Problem description:
Return all the lines below exactly. Any picture among them is omitted.

Given records:
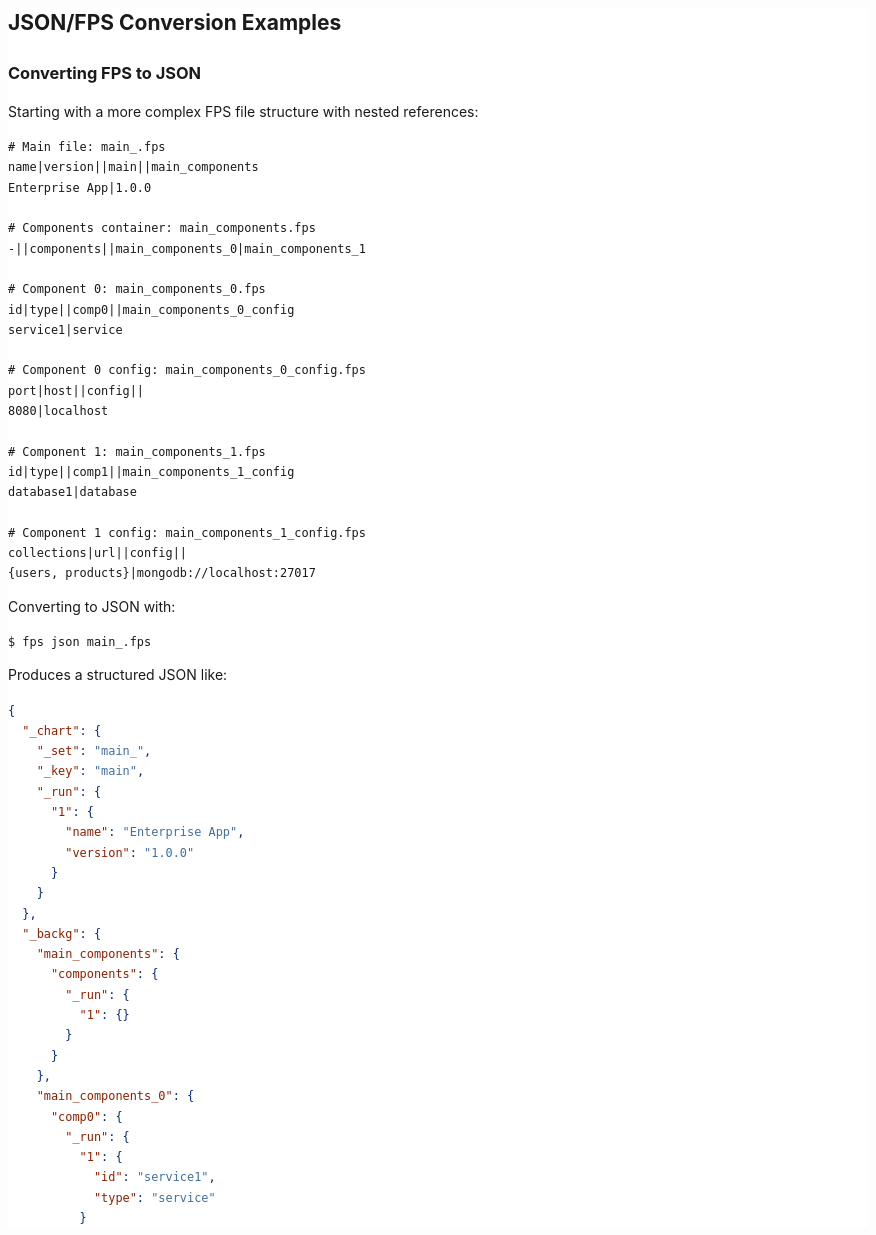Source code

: ## JSON/FPS Conversion Examples

### Converting FPS to JSON

Starting with a more complex FPS file structure with nested references:

```
# Main file: main_.fps
name|version||main||main_components
Enterprise App|1.0.0

# Components container: main_components.fps
-||components||main_components_0|main_components_1

# Component 0: main_components_0.fps
id|type||comp0||main_components_0_config
service1|service

# Component 0 config: main_components_0_config.fps
port|host||config||
8080|localhost

# Component 1: main_components_1.fps
id|type||comp1||main_components_1_config
database1|database

# Component 1 config: main_components_1_config.fps
collections|url||config||
{users, products}|mongodb://localhost:27017
```

Converting to JSON with:

```bash
$ fps json main_.fps
```

Produces a structured JSON like:

```json
{
  "_chart": {
    "_set": "main_",
    "_key": "main",
    "_run": {
      "1": {
        "name": "Enterprise App",
        "version": "1.0.0"
      }
    }
  },
  "_backg": {
    "main_components": {
      "components": {
        "_run": {
          "1": {}
        }
      }
    },
    "main_components_0": {
      "comp0": {
        "_run": {
          "1": {
            "id": "service1",
            "type": "service"
          }
```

Written solution:
Source code

: ## JSON/FPS Conversion Examples

### Converting FPS to JSON

Starting with a more complex FPS file structure with nested references:

```
# Main file: main_.fps
name|version||main||main_components
Enterprise App|1.0.0

# Components container: main_components.fps
-||components||main_components_0|main_components_1

# Component 0: main_components_0.fps
id|type||comp0||main_components_0_config
service1|service

# Component 0 config: main_components_0_config.fps
port|host||config||
8080|localhost

# Component 1: main_components_1.fps
id|type||comp1||main_components_1_config
database1|database

# Component 1 config: main_components_1_config.fps
collections|url||config||
{users, products}|mongodb://localhost:27017
```

Converting to JSON with:

```bash
$ fps json main_.fps
```

Produces a structured JSON like:

```json
{
  "_chart": {
    "_set": "main_",
    "_key": "main",
    "_run": {
      "1": {
        "name": "Enterprise App",
        "version": "1.0.0"
      }
    }
  },
  "_backg": {
    "main_components": {
      "components": {
        "_run": {
          "1": {}
        }
      }
    },
    "main_components_0": {
      "comp0": {
        "_run": {
          "1": {
            "id": "service1",
            "type": "service"
          }
```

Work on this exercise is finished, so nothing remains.